Stored data
- Opening Delimiter -
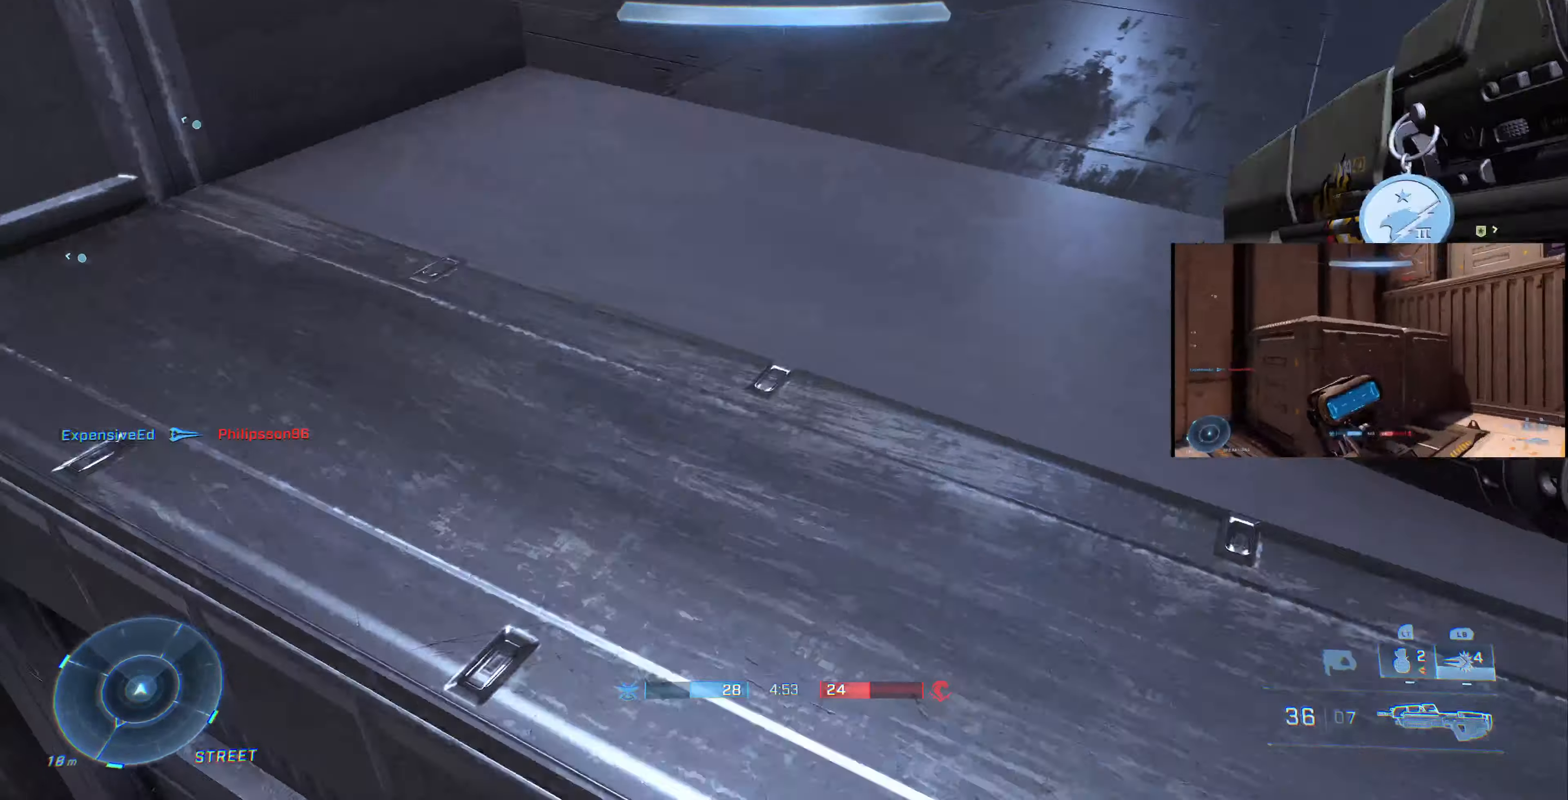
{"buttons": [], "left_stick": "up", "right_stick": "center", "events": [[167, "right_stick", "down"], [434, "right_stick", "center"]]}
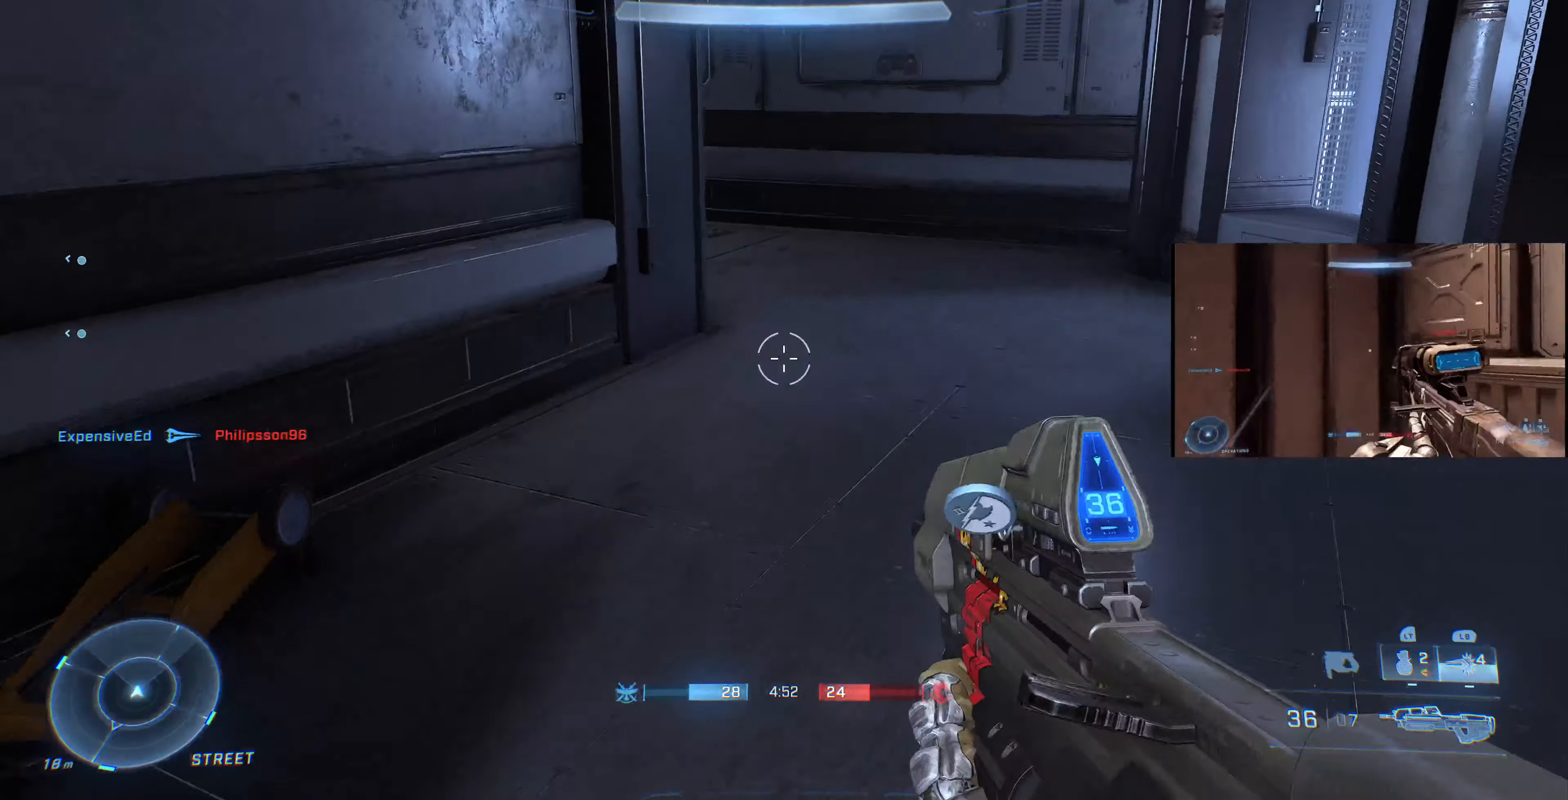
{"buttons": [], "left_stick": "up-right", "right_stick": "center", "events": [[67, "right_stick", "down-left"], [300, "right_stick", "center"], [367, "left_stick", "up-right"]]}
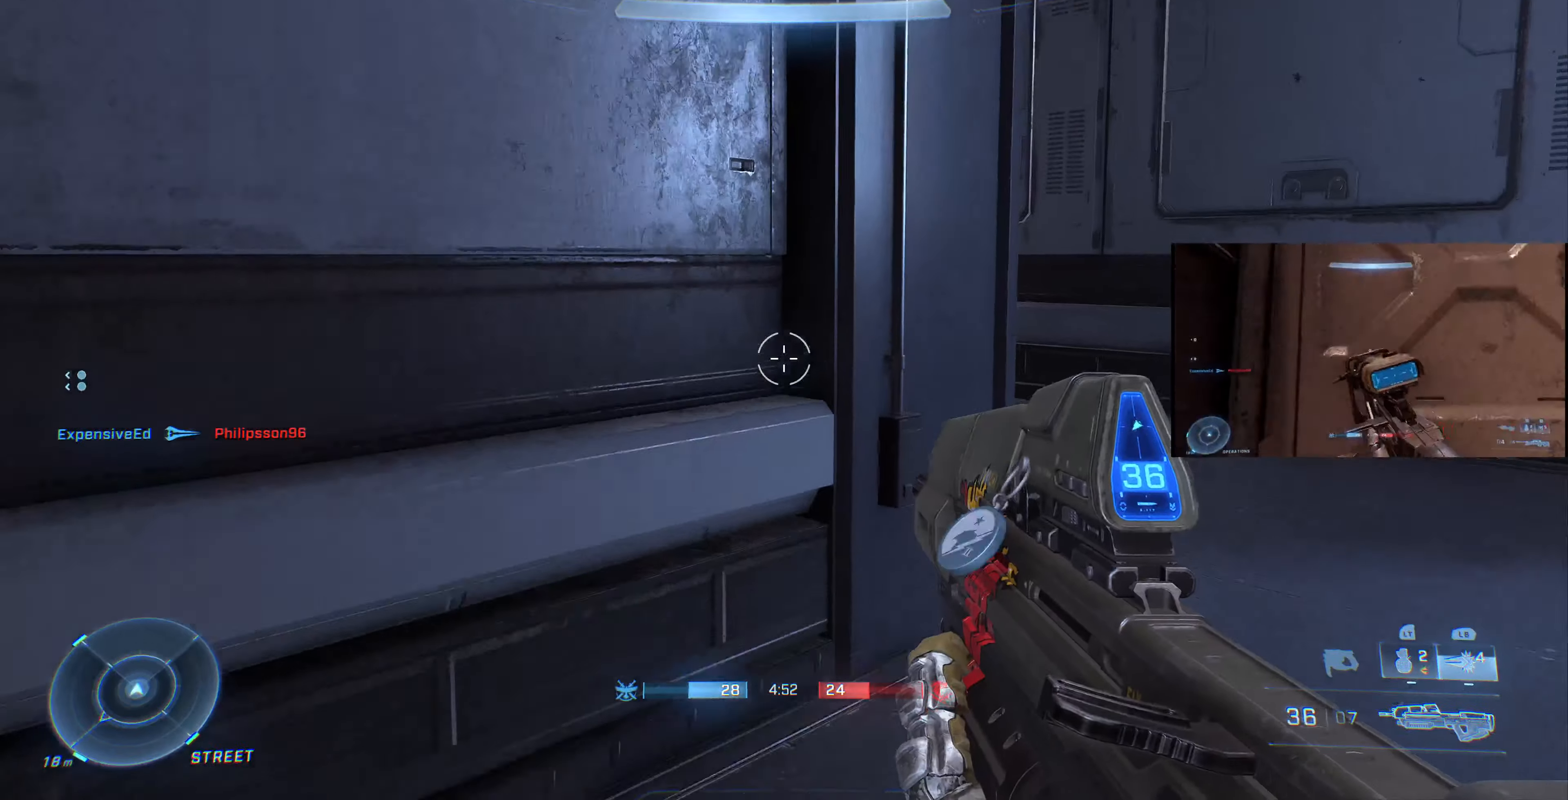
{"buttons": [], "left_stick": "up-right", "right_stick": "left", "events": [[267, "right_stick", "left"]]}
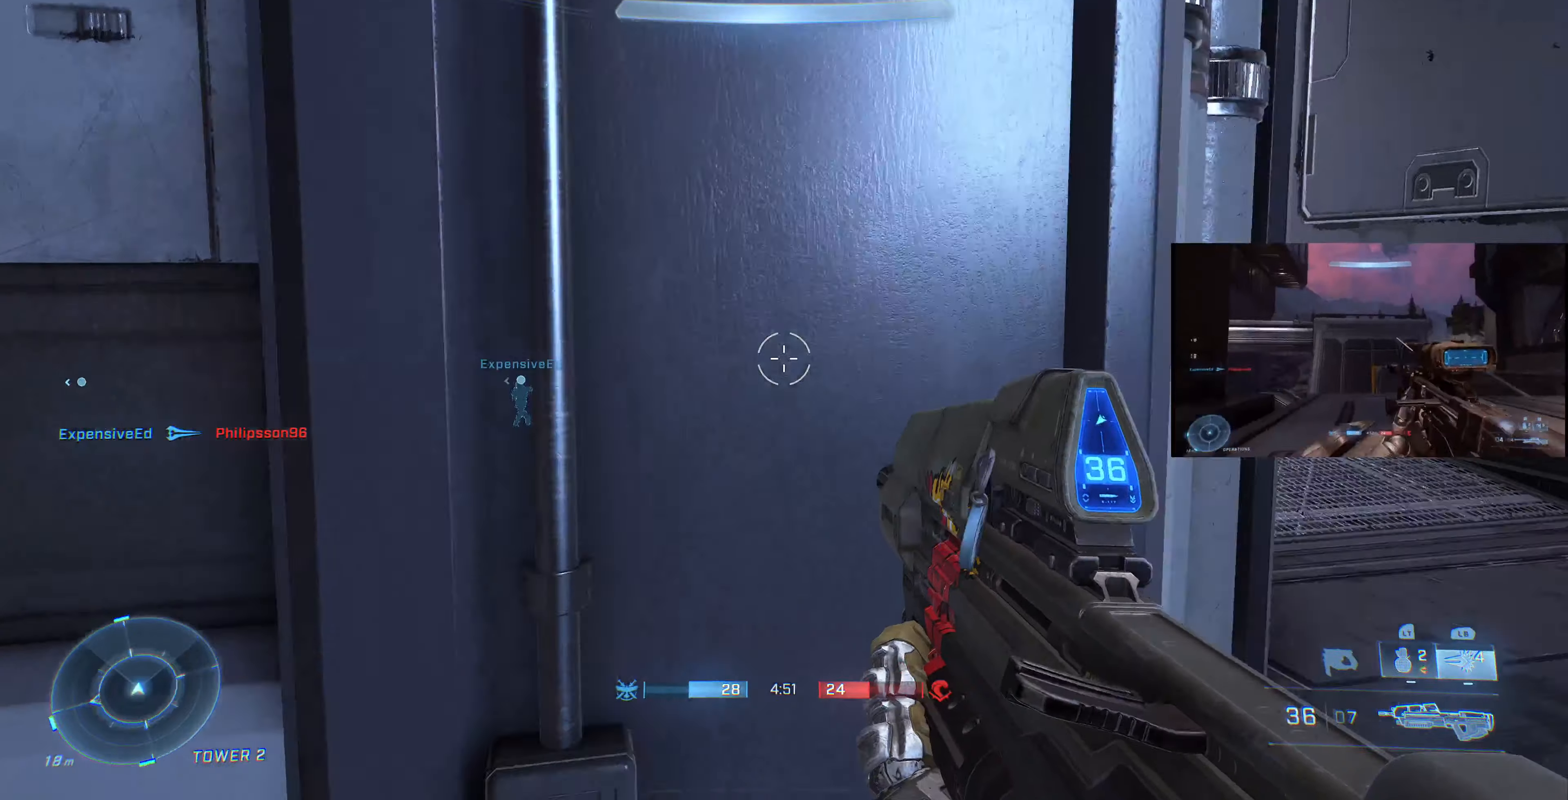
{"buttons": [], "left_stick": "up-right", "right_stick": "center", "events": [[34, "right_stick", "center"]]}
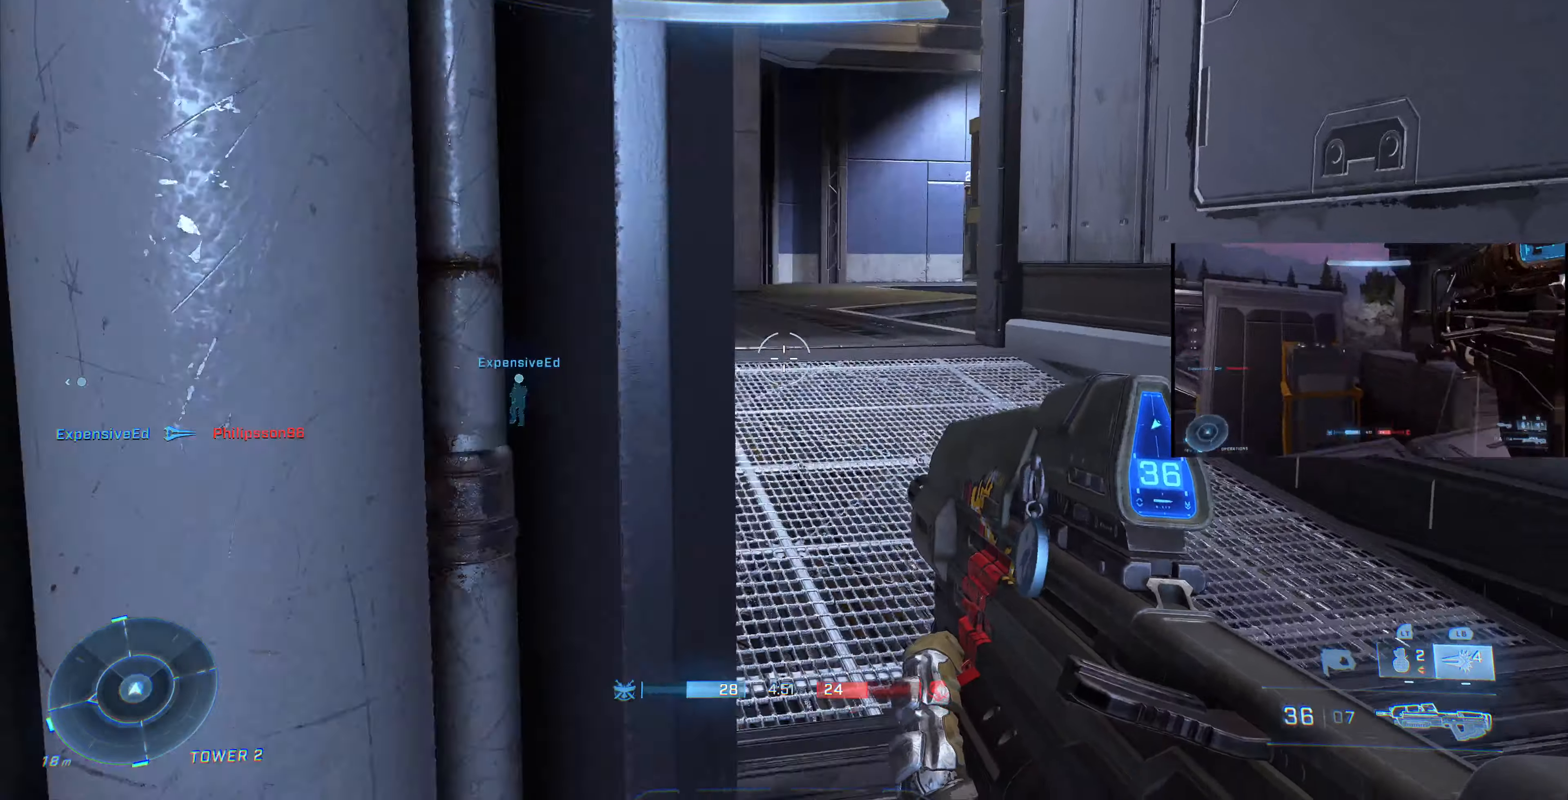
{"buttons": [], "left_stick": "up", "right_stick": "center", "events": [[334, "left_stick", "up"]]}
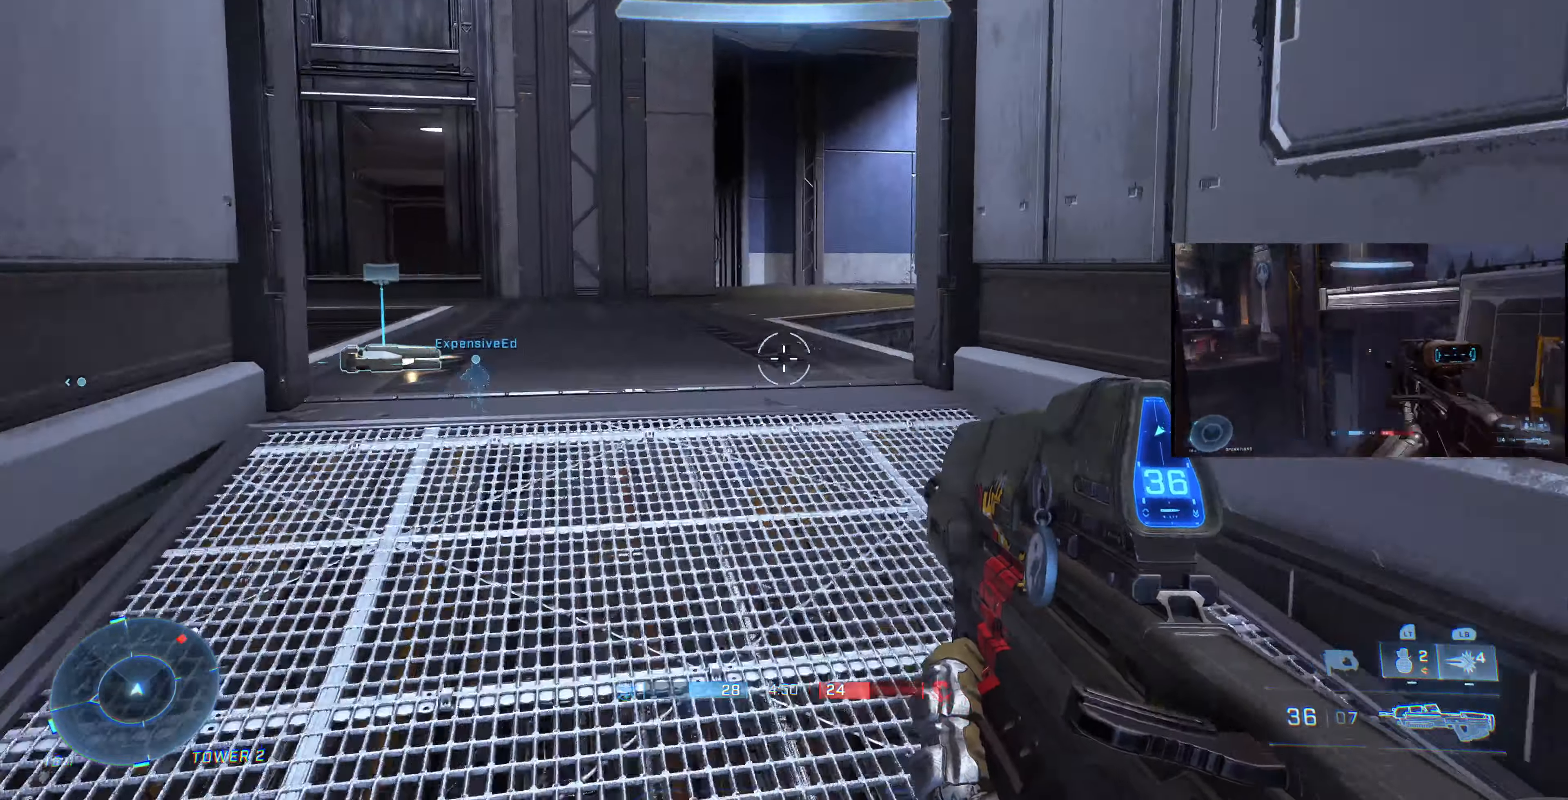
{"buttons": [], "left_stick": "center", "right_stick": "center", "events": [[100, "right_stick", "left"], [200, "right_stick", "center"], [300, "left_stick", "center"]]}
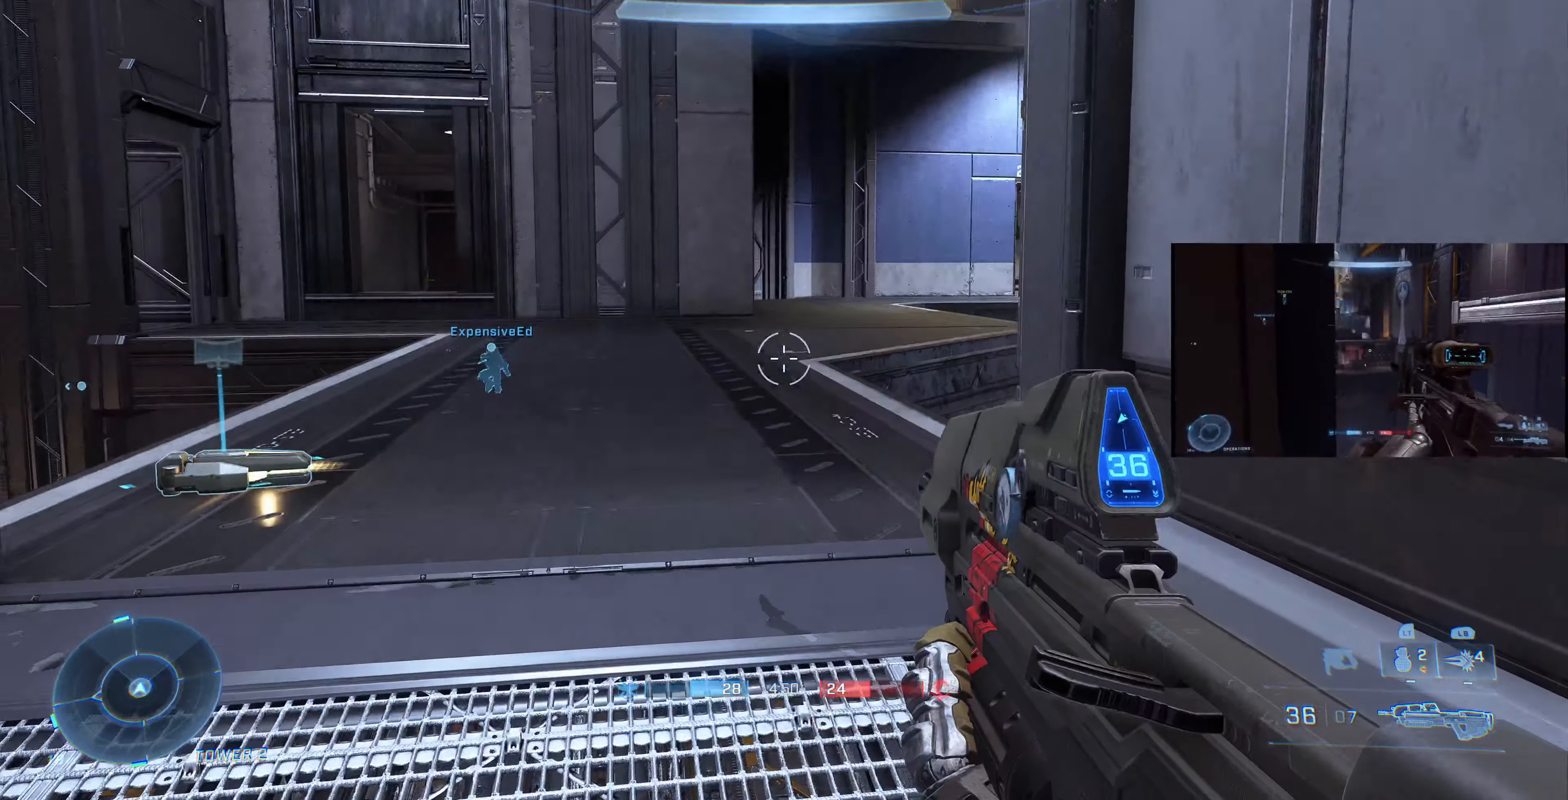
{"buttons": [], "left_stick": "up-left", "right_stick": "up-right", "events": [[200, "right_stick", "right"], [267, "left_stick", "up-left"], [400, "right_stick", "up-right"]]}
- Closing Delimiter -
**Assignment:** Repeat the data word for word. Images are not part of the copy.

**Exercise solution:**
{"buttons": [], "left_stick": "up", "right_stick": "center", "events": [[167, "right_stick", "down"], [434, "right_stick", "center"]]}
{"buttons": [], "left_stick": "up-right", "right_stick": "center", "events": [[67, "right_stick", "down-left"], [300, "right_stick", "center"], [367, "left_stick", "up-right"]]}
{"buttons": [], "left_stick": "up-right", "right_stick": "left", "events": [[267, "right_stick", "left"]]}
{"buttons": [], "left_stick": "up-right", "right_stick": "center", "events": [[34, "right_stick", "center"]]}
{"buttons": [], "left_stick": "up", "right_stick": "center", "events": [[334, "left_stick", "up"]]}
{"buttons": [], "left_stick": "center", "right_stick": "center", "events": [[100, "right_stick", "left"], [200, "right_stick", "center"], [300, "left_stick", "center"]]}
{"buttons": [], "left_stick": "up-left", "right_stick": "up-right", "events": [[200, "right_stick", "right"], [267, "left_stick", "up-left"], [400, "right_stick", "up-right"]]}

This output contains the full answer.